A bankrupt sought permission to appeal his bankruptcy order on the basis that the Deputy District Judge incorrectly held that the petitioning creditor did not act unreasonably in rejecting the bankrupt’s offer to compound the debt and, therefore, ought to have dismissed the petition pursuant to Section 271(3) of the Insolvency Act 1986.
- For the rejection of an offer to be held unreasonable by the Court, it must be shown by the debtor that no reasonable hypothetical creditor would have rejected their offer. It is an objective test. The Court will consider all relevant factors and the reasonable hypothetical creditor is not obliged to show patience.
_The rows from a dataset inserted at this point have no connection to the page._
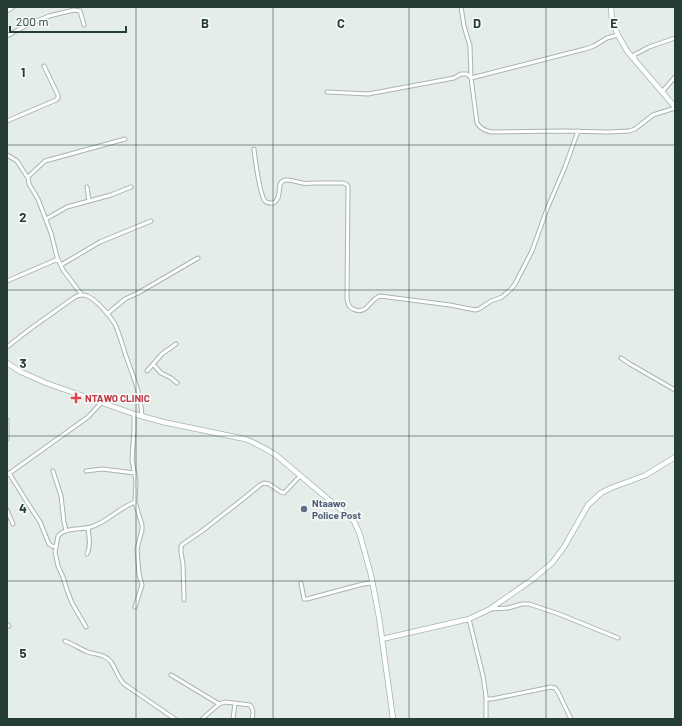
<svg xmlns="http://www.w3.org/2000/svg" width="682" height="726" font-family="Barlow,sans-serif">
	<rect width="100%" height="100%" fill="#e5ede8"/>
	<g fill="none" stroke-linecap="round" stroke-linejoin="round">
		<g stroke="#a8b5ae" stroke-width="5">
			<path id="street" d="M461,7L464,26L470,46L471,78L477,123C481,129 484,130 491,132L562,131L609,132L629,131L635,129L653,115L675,108
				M7,11L13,7
				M7,36L27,25L49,16L74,10L80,11L84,25
				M635,58L634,55L649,47L675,38
				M327,92L368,94L438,81L454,78L461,74H467L471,78L585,49L594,46L607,38L618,35
				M662,92L675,77
				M7,121L56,100L58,98V95L44,66
				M254,149C255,159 260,195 265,201C268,204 271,203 274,203C283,197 276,184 283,181C288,178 296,182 302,183C306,184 310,183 314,183C324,183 333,183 343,183L346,184L348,186L347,299C348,303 348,307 353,309C367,316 370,299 380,296L450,305L475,310L479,309L491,301L502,297L511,289L515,284L532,251L547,209L565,167L578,131
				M7,155L17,161L28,178
				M87,187L89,201
				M46,219L67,207L111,195L131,187
				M61,265L100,242L151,221
				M7,281L58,259
				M82,295L63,270L57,257L51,233L38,199L29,184L28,178L29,176L45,161L125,139
				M107,314L125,299L138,293L198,258
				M7,347L30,329L75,297C79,295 82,294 87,296C96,299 110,316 115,324C120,335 123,348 127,359C134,379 141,394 142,416
				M621,358L630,364L675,390
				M153,364L161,373L171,378L177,383
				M147,371L162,354L176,344
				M134,414V430L132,460L136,481L135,502L142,525V530L137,549L139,574L142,585L135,607
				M7,439V420
				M53,471L61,496L64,522L66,531
				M86,471L102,469L135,473
				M9,473L27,502L40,522L49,544L52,546L56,547
				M7,475L88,417L101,403
				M7,510L13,524
				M87,554C91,546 89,537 88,528
				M301,583L304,599H307L363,584L372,583
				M184,600L183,564L181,552V546L183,544L202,531L243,499L260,485L264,483L269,484L281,492L284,493L300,476
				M490,609L508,608L522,604H529L559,614L618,638
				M469,619L483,676L486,696V719
				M7,624L9,626
				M86,627L72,603L67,590L63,577L58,566L55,552L58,536C65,527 81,530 91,527C107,522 119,508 135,502
				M65,641C73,644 80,649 88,652C97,655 105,654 111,662C116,669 118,678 124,684L175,719
				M171,675L219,704
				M486,699H492L551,687L555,688L558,692L571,719
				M202,719L219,704L225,702L250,705C254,710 253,713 252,719
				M233,719L235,703"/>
		</g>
		<g stroke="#a4b7af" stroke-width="6">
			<path id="secondary" d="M611,7L612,21L618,35L627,51L675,107
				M7,363L21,372L46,383L134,414L163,422L245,439C256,443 266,449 276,455L354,521L360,535L371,575L379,617L393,719
				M382,639L469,619L490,609L533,579L552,563L564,547L588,505L601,493L611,488L646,475L675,457"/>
		</g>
		<use href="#street" stroke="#fff" stroke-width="3"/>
		<use href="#secondary" stroke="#fff" stroke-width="4.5"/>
	</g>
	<path fill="none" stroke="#263d34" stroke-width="1" stroke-opacity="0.55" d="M136,7V719M273,7V719M409,7V719M546,7V719M7,145H675M7,290H675M7,436H675M7,581H675"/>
	<path fill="#e0444e" stroke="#f5f9f7" stroke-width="1.5" d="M74 392h4v4h4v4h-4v4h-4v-4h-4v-4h4z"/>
	<circle fill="#5c6f8a" stroke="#f5f9f7" stroke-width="1.5" cx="304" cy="509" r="4"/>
	<g text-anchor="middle" stroke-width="3.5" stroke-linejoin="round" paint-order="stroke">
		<g font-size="10" font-weight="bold" fill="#be3a42" stroke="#f5f9f7" text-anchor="start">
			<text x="85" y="402">NTAWO CLINIC</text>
		</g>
		<g font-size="10" font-weight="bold" fill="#4e5e75" stroke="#f5f9f7" text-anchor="start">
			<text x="312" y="507">Ntaawo<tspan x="312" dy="12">Police Post</tspan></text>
		</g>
	</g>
	<g font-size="13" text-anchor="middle" font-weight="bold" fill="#263d34" stroke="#f5f9f7" stroke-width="3.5" stroke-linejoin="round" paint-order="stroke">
		<text x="205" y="28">B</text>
		<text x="341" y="28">C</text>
		<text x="477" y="28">D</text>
		<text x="614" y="28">E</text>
		<text x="23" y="77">1</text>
		<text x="23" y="222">2</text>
		<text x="23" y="368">3</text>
		<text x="23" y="513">4</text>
		<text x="23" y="658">5</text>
	</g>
	<rect width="682" height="726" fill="none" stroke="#263d34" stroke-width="16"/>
	<path d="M10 26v6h116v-6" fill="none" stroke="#263d34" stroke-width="2"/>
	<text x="16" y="26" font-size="12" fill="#263d34" stroke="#f5f9f7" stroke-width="3" paint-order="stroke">200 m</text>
</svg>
- On the facts, the petitioning creditor did not act unreasonably. The bankrupt’s offer to compound the debt extended to less than a quarter of his liability, it was not for a cash sum but a half-share in the equity of a shared home (which would be problematic to realise) and the petitioning creditor could show that it had not rejected the offer due to internal policy.
The decision highlights the importance of petitioning creditors considering offers to settle debts carefully. Petitioning creditors should be able to show that they have considered the relevant offer and, in rejecting it, have made a reasonable decision based on the circumstances. Rejections based on (for example) internal policy, unsupported by specific factors, will not be looked on favourably by the Courts.